» **Exercise details**: Using the entries that follow, count the lines containing the word "four" and give that number by itself.

┌──

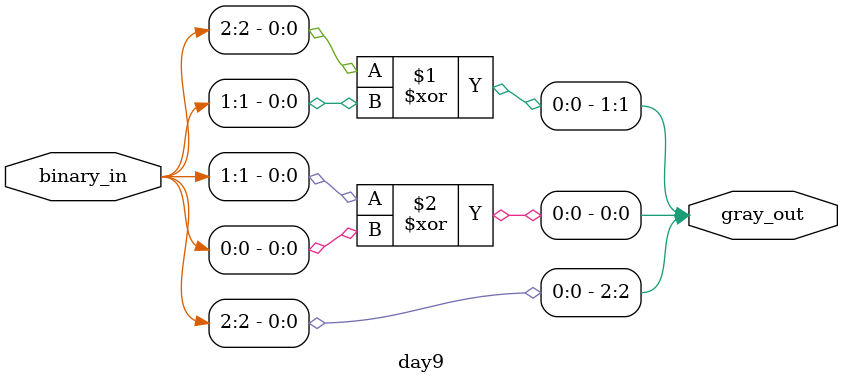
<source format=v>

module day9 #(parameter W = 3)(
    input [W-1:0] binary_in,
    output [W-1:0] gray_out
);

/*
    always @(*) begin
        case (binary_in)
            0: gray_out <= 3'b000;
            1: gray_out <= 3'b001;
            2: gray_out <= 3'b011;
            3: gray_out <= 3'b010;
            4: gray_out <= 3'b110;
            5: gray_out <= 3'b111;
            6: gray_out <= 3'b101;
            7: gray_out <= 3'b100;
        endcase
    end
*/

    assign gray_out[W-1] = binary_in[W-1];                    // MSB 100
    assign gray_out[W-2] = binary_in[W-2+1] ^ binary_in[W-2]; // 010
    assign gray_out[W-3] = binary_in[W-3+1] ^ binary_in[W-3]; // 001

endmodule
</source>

└──
┌──

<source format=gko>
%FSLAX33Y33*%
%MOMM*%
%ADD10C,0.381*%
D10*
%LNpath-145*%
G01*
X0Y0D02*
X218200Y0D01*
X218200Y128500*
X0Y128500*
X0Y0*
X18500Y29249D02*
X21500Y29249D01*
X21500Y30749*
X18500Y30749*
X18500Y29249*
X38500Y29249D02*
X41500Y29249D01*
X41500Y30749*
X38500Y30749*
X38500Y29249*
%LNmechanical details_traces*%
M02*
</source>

└──
┌──

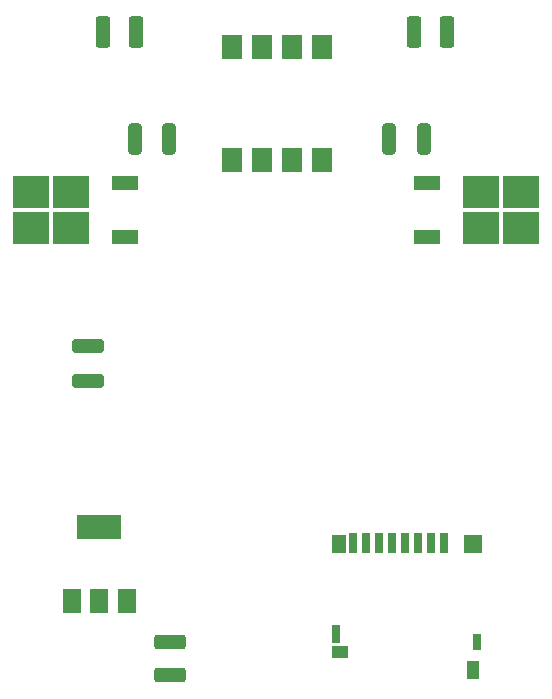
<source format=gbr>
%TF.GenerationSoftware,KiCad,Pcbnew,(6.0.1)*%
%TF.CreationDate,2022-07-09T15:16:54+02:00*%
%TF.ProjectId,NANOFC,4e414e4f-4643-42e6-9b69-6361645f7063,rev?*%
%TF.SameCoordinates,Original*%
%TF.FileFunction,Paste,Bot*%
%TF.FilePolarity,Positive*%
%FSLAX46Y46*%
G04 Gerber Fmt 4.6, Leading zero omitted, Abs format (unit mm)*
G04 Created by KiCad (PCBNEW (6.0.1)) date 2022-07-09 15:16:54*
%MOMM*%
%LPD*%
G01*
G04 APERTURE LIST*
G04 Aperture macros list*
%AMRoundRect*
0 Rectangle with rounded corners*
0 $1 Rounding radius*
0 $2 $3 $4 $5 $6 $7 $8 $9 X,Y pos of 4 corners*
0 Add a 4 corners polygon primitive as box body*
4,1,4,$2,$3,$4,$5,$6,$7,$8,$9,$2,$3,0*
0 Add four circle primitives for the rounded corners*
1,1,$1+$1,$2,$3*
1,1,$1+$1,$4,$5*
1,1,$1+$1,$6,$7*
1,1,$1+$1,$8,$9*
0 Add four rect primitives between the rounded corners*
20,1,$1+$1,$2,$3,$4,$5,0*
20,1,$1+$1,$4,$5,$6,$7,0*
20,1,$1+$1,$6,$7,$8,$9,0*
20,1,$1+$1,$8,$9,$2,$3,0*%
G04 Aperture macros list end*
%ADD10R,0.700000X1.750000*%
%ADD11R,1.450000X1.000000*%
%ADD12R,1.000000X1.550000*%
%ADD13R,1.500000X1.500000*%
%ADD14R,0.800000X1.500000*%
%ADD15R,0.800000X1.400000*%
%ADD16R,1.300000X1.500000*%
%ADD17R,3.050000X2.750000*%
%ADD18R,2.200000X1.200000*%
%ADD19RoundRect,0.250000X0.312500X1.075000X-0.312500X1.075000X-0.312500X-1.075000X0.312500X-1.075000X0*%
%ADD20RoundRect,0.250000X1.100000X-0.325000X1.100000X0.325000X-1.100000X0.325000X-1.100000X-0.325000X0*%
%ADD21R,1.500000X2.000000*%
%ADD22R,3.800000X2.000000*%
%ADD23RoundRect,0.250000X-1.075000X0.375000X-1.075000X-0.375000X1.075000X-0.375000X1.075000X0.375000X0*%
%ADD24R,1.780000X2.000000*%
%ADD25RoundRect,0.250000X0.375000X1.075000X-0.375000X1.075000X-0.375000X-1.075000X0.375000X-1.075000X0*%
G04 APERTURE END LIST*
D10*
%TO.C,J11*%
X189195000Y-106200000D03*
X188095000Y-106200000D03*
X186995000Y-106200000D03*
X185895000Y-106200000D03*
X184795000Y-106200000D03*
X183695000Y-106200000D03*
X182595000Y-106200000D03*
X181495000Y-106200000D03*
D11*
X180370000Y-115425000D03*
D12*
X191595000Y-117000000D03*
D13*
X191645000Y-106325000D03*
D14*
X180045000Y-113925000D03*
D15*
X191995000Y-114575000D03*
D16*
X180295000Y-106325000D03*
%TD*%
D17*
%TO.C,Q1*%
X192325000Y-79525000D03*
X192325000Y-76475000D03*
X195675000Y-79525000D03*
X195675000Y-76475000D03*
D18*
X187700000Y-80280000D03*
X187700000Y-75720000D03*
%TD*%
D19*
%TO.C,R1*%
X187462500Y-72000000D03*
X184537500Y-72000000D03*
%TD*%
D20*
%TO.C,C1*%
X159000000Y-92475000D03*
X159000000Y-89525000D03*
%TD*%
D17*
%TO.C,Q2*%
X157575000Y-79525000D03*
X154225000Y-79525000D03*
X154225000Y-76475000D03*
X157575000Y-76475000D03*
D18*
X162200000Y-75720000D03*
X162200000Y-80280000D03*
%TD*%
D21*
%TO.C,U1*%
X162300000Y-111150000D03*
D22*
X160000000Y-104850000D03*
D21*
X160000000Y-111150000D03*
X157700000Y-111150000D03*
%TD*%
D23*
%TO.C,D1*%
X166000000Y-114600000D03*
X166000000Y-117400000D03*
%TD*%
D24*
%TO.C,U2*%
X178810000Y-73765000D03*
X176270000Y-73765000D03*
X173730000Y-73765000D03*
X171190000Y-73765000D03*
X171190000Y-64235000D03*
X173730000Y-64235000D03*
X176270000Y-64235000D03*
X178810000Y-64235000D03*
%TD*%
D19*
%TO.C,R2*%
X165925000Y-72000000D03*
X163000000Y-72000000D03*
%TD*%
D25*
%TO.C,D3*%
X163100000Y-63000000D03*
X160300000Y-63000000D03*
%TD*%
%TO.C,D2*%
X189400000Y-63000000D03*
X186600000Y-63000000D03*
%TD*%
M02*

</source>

└──

» **Solution**: 2